Recorded data:
=== Section Start ===
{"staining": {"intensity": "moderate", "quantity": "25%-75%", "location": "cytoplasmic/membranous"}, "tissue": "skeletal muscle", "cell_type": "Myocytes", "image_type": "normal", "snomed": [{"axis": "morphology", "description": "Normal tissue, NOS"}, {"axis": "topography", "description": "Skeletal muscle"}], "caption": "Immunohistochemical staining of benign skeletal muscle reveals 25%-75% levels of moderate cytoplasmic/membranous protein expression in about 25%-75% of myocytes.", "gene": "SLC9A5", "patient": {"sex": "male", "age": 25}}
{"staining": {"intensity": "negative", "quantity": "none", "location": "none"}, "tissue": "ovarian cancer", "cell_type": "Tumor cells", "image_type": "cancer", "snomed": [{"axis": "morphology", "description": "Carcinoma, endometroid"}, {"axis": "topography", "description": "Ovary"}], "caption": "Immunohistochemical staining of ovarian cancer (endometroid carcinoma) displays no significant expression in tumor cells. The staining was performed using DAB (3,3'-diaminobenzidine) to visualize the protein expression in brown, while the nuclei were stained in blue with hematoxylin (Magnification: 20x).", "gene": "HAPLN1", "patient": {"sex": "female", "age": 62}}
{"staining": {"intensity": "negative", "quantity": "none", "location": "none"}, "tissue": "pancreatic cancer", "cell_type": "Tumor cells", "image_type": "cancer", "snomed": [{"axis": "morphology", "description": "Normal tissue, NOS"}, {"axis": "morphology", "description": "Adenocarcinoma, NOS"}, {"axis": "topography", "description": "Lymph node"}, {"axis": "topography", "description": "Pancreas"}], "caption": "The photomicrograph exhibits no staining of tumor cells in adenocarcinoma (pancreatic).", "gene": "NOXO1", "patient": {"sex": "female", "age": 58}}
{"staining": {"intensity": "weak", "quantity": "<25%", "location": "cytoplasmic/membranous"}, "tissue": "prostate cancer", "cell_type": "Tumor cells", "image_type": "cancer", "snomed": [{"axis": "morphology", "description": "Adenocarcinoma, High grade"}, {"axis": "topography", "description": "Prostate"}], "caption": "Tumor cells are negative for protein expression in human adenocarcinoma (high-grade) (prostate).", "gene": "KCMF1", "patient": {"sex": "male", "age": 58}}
=== Section End ===
Try it: Reproduce the material above, every line of it, exactly.

Solution to this problem:
{"staining": {"intensity": "moderate", "quantity": "25%-75%", "location": "cytoplasmic/membranous"}, "tissue": "skeletal muscle", "cell_type": "Myocytes", "image_type": "normal", "snomed": [{"axis": "morphology", "description": "Normal tissue, NOS"}, {"axis": "topography", "description": "Skeletal muscle"}], "caption": "Immunohistochemical staining of benign skeletal muscle reveals 25%-75% levels of moderate cytoplasmic/membranous protein expression in about 25%-75% of myocytes.", "gene": "SLC9A5", "patient": {"sex": "male", "age": 25}}
{"staining": {"intensity": "negative", "quantity": "none", "location": "none"}, "tissue": "ovarian cancer", "cell_type": "Tumor cells", "image_type": "cancer", "snomed": [{"axis": "morphology", "description": "Carcinoma, endometroid"}, {"axis": "topography", "description": "Ovary"}], "caption": "Immunohistochemical staining of ovarian cancer (endometroid carcinoma) displays no significant expression in tumor cells. The staining was performed using DAB (3,3'-diaminobenzidine) to visualize the protein expression in brown, while the nuclei were stained in blue with hematoxylin (Magnification: 20x).", "gene": "HAPLN1", "patient": {"sex": "female", "age": 62}}
{"staining": {"intensity": "negative", "quantity": "none", "location": "none"}, "tissue": "pancreatic cancer", "cell_type": "Tumor cells", "image_type": "cancer", "snomed": [{"axis": "morphology", "description": "Normal tissue, NOS"}, {"axis": "morphology", "description": "Adenocarcinoma, NOS"}, {"axis": "topography", "description": "Lymph node"}, {"axis": "topography", "description": "Pancreas"}], "caption": "The photomicrograph exhibits no staining of tumor cells in adenocarcinoma (pancreatic).", "gene": "NOXO1", "patient": {"sex": "female", "age": 58}}
{"staining": {"intensity": "weak", "quantity": "<25%", "location": "cytoplasmic/membranous"}, "tissue": "prostate cancer", "cell_type": "Tumor cells", "image_type": "cancer", "snomed": [{"axis": "morphology", "description": "Adenocarcinoma, High grade"}, {"axis": "topography", "description": "Prostate"}], "caption": "Tumor cells are negative for protein expression in human adenocarcinoma (high-grade) (prostate).", "gene": "KCMF1", "patient": {"sex": "male", "age": 58}}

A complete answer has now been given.